As an examination of the institutional origins of the drive for European unity, this study foregrounds the accomplishments of French diplomacy. One of its general implications touches on the possibilities inherent in negotiating from weakness, for it suggests that, with intelligence and purpose, a straitened state can punch above its weight.

But it is another implication, a more specific one, that caught my attention. The received wisdom about postwar France is that only with the return of Charles de Gaulle to power in 1958 did the republic again begin to play a major role in European affairs. In elaborating upon the successes of Robert Schuman and Pierre Mendès-France, however, Hitchcock demonstrates that the celebrity that attaches to the work of de Gaulle is in some measure

misdirected. Far from being the restorer of French glory, he was in fact the ungrateful beneficiary of his predecessors' diplomatic and economic triumphs. According to Hitchcock, as early as 1955 France "stood with more real influence on the continent than it had enjoyed since 1919, and perhaps since 1870." The author's message is that while the Fourth Republic may have been constitutionally flawed, it was strategically enlightened and economically successful.

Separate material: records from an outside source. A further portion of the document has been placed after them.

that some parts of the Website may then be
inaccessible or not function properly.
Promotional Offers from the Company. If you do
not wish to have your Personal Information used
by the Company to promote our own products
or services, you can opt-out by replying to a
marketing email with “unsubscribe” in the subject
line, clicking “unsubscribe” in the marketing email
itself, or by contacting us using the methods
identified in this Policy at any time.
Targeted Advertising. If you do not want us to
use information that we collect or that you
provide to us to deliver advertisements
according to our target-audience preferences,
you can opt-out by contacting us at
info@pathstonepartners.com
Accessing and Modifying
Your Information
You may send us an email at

This study advances our understanding of the shaping of the contemporary European world. By choosing a narrative approach rather than a topical approach, Hitchcock has given himself room to show how, stage by stage, French policy took shape against a shifting background of economic, diplomatic, colonial, and political considerations. The book reads easily, its conclusions are clear and well argued, and it remains focused throughout. It will serve as a useful introduction to anyone seeking a fuller understanding of postwar Europe and, for the scholarly, as a valuable analysis of French postwar policy-making. One comes away from the book with the sense that the negotiating skills honed by French diplomats in the era of Louis XIV left a legacy that French diplomats of our century found inspiring.